COSA FARAI ::
- A) Ricopia dalla recensione il passo che inizia con "Dopo la pubblicazione" e prosegue fino a "(272pp, 18,50 Euro).".
- B) Secondo la recensione, con quale casa editrice è uscito in Italia il romanzo «Fede»?
- C) Quali nomi di persona compaiono nella recensione? Elencali tutti.

===== ESTRATTO FORNITO =====

Lo Zibaldone
Fede, il nuovo folgorante romanzo del maestro del giallo israeliano
di Elena D’Alessandri
Il nuovo romanzo di Dror Mishani è un giallo dall’andamento lento ma dalla trama ineccepibile che ruota attorno a due indagini apparentemente poco rilevanti che acquisiscono pathos e mistero con l’incedere delle pagine. Un ritratto inedito della provincia israeliana e delle sue contraddizioni.
“Ilana Lis aveva capito chi era veramente lui quando gli aveva detto che il suo posto era al piano terra e ogni tentativo di capire cosa stesse succedendo ai piani alti sarebbe finito male o con un senso di vertigine? Forse era questo che gli aveva scritto nella sua lettera di addio: “Io e te viviamo e lavoriamo al piano terra, Avi. E’ questo il nostro posto”.
Dopo la pubblicazione di Tre, il maestro del giallo israeliano, Dror Mishani, è tornato nelle librerie italiane, sempre con edizioni E/O, con “Fede”, un romanzo appassionante e ricco di risvolti psicologici (272pp, 18,50 Euro).

===== ESTRATTO DEI DATI =====

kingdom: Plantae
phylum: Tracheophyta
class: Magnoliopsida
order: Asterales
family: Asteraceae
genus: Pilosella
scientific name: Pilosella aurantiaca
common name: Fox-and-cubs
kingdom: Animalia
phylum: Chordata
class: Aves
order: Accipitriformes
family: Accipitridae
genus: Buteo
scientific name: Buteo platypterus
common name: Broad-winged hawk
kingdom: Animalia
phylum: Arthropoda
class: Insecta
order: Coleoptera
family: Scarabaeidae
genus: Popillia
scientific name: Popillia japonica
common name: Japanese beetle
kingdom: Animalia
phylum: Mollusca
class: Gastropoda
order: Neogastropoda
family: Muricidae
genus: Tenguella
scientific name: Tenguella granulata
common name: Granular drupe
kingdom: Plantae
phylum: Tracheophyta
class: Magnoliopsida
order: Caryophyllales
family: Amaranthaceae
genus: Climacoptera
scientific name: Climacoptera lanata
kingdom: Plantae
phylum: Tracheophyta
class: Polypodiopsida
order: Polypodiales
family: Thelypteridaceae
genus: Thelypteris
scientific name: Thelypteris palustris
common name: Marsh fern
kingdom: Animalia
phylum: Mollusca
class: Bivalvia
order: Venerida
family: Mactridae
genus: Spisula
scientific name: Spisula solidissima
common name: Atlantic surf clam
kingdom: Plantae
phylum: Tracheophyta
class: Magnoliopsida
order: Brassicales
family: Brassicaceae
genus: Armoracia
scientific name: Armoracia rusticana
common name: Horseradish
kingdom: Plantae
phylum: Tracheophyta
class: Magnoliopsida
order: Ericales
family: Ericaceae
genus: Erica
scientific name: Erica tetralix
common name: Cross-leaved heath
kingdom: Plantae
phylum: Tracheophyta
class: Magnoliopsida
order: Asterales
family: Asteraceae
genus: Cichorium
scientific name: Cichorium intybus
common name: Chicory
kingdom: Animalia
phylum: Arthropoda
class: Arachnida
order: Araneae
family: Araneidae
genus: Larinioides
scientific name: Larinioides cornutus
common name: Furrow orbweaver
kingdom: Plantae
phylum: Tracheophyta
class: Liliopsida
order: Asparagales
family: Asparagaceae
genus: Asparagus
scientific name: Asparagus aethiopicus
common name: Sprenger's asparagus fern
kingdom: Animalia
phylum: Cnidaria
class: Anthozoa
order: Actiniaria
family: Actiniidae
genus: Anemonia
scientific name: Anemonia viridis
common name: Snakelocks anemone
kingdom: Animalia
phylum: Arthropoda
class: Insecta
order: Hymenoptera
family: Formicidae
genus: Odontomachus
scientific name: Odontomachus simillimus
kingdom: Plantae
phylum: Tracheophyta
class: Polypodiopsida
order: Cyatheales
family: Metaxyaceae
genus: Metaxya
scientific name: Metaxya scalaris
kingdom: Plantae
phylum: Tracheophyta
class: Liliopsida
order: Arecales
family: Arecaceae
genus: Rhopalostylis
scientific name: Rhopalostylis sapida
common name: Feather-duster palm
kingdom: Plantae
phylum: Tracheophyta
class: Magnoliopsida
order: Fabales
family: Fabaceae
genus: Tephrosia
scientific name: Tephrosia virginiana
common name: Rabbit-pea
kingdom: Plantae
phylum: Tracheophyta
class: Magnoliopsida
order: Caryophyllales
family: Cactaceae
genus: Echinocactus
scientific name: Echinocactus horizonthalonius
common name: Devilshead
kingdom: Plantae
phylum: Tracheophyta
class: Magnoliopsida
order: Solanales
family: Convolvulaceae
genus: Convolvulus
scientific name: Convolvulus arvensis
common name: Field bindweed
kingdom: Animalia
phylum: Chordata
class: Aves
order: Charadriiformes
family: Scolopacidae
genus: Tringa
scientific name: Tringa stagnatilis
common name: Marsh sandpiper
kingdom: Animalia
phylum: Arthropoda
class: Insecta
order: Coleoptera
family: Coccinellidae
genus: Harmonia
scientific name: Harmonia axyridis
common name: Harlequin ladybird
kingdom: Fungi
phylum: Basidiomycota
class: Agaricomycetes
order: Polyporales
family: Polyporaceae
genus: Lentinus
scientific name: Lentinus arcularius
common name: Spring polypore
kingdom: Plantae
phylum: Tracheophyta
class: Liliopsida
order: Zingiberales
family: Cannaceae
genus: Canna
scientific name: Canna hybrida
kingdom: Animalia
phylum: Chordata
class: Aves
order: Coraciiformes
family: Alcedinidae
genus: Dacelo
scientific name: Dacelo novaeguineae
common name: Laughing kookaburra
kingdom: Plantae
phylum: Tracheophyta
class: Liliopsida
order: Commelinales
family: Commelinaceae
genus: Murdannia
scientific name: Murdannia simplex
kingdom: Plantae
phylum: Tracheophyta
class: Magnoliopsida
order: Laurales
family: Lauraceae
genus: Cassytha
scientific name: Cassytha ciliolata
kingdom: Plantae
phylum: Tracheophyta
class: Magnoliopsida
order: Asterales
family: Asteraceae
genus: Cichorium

=====

RISPOSTE PER COMPITO ::
- A)
Dopo la pubblicazione di Tre, il maestro del giallo israeliano, Dror Mishani, è tornato nelle librerie italiane, sempre con edizioni E/O, con “Fede”, un romanzo appassionante e ricco di risvolti psicologici (272pp, 18,50 Euro).

- B) Con le edizioni E/O.

- C) Elena D’Alessandri, Dror Mishani, Ilana Lis, Avi